Benitez mi ricorda De Masi: messo alla porta a Ravello e premiato a Brasilia con la cittadinanza onoraria

Scrivo di proposito prima della partita di Torino. E, per giunta, al risveglio che è il momento della giornata nel quale generalmente si è più lucidi. Spero di non essere frainteso, quindi, se affermo di essere e di non sentirmi tradito da Benitez se accetterà di allenare il Real o qualsiasi altra squadra d’Europa. Per spararla tanto grossa e farlo nel modo più convincente è giusto che sia al di sopra di ogni condizionamento emotivo. Soprattutto perché la posta in palio è decisiva per il giudizio che si darà di questa annata dolceamara. O, meglio, che noi daremo perché gli altri, i non rafeliti, lo hanno già dato pensando di pancia, non di testa.

Al riparo di questa condizione psicologica – pur velata da una comprensibile ansia da prestazione – sono più in grado di dare forza alle ragioni per le quali un tifoso moderato, e in qualche modo saggio – per quanto si possa essere saggi scrivendo di uno sport che impone a tutti, scriba compresi, di essere sempre al disopra delle righe – deve obbligatoriamente scegliere la strada sulla quale ci siamo incamminati in molti a Napoli non appena ci è apparso chiaro di che pasta umana e di quale spessore culturale era dotato Rafa. Lontanissimo un miliardo di miglia dal Banfi-allenatore macchietta. E dal suo milieu che ancora impazza.

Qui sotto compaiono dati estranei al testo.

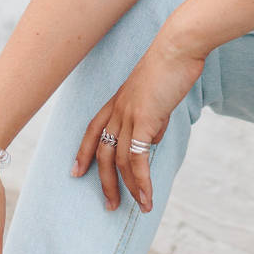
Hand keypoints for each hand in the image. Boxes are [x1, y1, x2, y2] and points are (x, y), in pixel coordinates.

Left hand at [72, 26, 205, 213]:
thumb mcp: (157, 95)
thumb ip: (152, 117)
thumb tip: (152, 138)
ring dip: (129, 188)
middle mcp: (118, 110)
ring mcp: (128, 116)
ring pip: (119, 161)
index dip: (83, 152)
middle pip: (102, 153)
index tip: (76, 172)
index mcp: (117, 101)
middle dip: (104, 182)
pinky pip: (138, 160)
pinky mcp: (144, 121)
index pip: (93, 130)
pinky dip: (142, 181)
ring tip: (138, 206)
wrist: (178, 47)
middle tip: (109, 205)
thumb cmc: (172, 66)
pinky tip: (148, 196)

Essere rafaelita a Napoli, in una sola parola, non significa essere tifoso di Benitez, ma, al contrario, vuole dire privilegiare un approccio calcistico serio, scrupoloso e onesto in luogo di quello spocchioso, ciarliero e sputasentenze (false) al quale il nostro campionato ci ha abituati.

Ecco, sono rafaelita per questi motivi, come sono stato uno strenuo sostenitore di De Masi e mi sono indignato per il modo becero e rozzo con cui è stato messo da parte a Ravello dopo che era riuscito a realizzare una impresa che tutto il mondo ci invidia, al pari dei Faraglioni e del Vesuvio, cioè la costruzione di un auditorium sospeso, come una nuvola, nel cielo della costiera amalfitana. E disegnato, per giunta, dal più grande architetto del mondo, il brasiliano Oscar Niemayer. Tutto inutile, con la conseguenza che a Brasilia De Masi è stato premiato con la cittadinanza onoraria ma a Ravello è stato messo brutalmente alla porta da Brunetta. Corsi e ricorsi della vergogna – ne potrei fare tanti, ma ho scelto De Masi condizionato dal piacere che mi ha procurato leggere il suo ultimo libro: Tag, le parole del tempo – il caso Ravello è speculare al caso-Benitez. Rafa è corteggiato dal Real e dagli altri top club europei, e misconosciuto a Napoli. Anzi, è brutalmente maltrattato, come ancora ha fatto in questi giorni, da Massimo Mauro, presentato, calcisticamente, come mezzo napoletano e mezzo juventino, che a mio modesto avviso è una definizione del tutto sbagliata e, peggio ancora, fuorviante, perché la “metà” napoletana è sbiadita al punto che difficilmente si riesce a vedere.

Sono sicuro che Fabrizio Bocca, commentatore elegante e ben dotato di argomenti, comprenderà le ragioni dei napoletani e le farà sue. Aggiungendone un’altra che fa chiarezza definitiva: essere rafaelita a Napoli significa accettare senza remore che sulla panchina di Benitez si accomodi un tecnico che pratichi e insegni un altro modo di stare calcisticamente al mondo. A patto, però, che si sia formato alla stessa scuola calcistica: un misto di Coverciano e di Bocconi, nel senso che educa ad un calcio-spettacolo mondato da tutte le esasperazioni pacchiane e da tutti gli “ismi”. Chiedo troppo, lo so, ma almeno fatevi una ragione se vado fiero di essere minoranza. Rispetto alla maggioranza che vedo e ascolto frequentando – molto poco, lo confesso – i canali calcistici ufficiali e di periferia. E ogni riferimento agli opinionisti “festa, farina e forca” di casa nostra è del tutto voluto.